Dremio uses paths.dist as the cache location for holding accelerator, CREATE TABLE AS tables, job result, download and upload data, as indicated in documentation.
I would like to be able to keep accelerator data on local dremio nodes,
but use S3 for downloads results scratch and uploads.
Is it possible to specify that in dremio.conf ?
Please look here: http://docs.dremio.com/advanced-administration/configuration-files.html?h=dremio.conf
Not that you can keep acceleration data completely node local, but you can use different location for acceleration data and some others
Indeed. Thanks a lot @yufeldman !
By “node local” you mean local storage that is shared among all the nodes right? I think it would be great to use ephemeral storage on AWS servers for the acceleration cache but it’s local to a single node. Or would that work?

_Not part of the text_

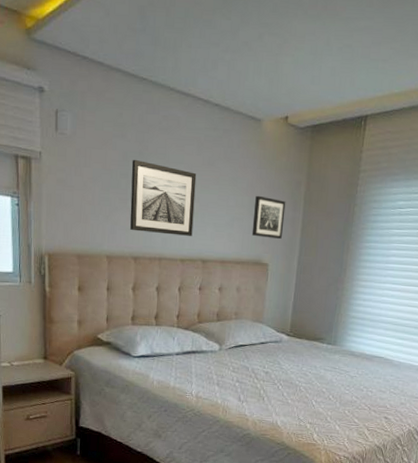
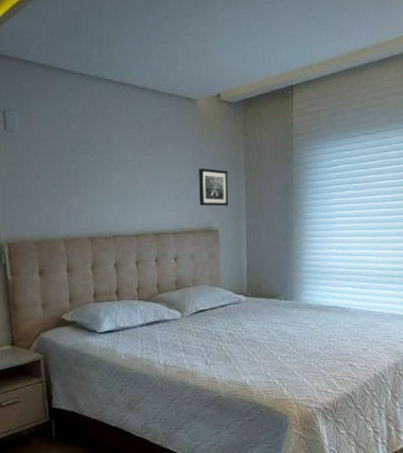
wall art: present [130,159,197,236] -> none [79,147,144,213]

I understand by “node local”, as the disk space on local Dremio nodes. Dremio is using pdfs to distribute the storage over the nodes.
This storage plugin allows to query local filesystem metadata on remote nodes instances. However, it only allows to open and/or create file on the local filesystem.
I see where this would allow other nodes to read parquet files written locally to a node.
I got this reply when I asked this question…
But your reply makes sense as well.
@swarren @dfleckinger hope this helps:
Dremio has 2 modes for distributed storage (reflections, downloads, etc. ):
- Use local node disks. In this mode, Dremio leverages available disk space across nodes to store data and also allow remote reads on this data across the cluster. However, we do not do replication (think HDFS) – which means if a node goes down, the reflection will be marked as invalid and will need to be refreshed.
- Use a shared storage layer (recommended for production): S3, HDFS, ADLS, etc.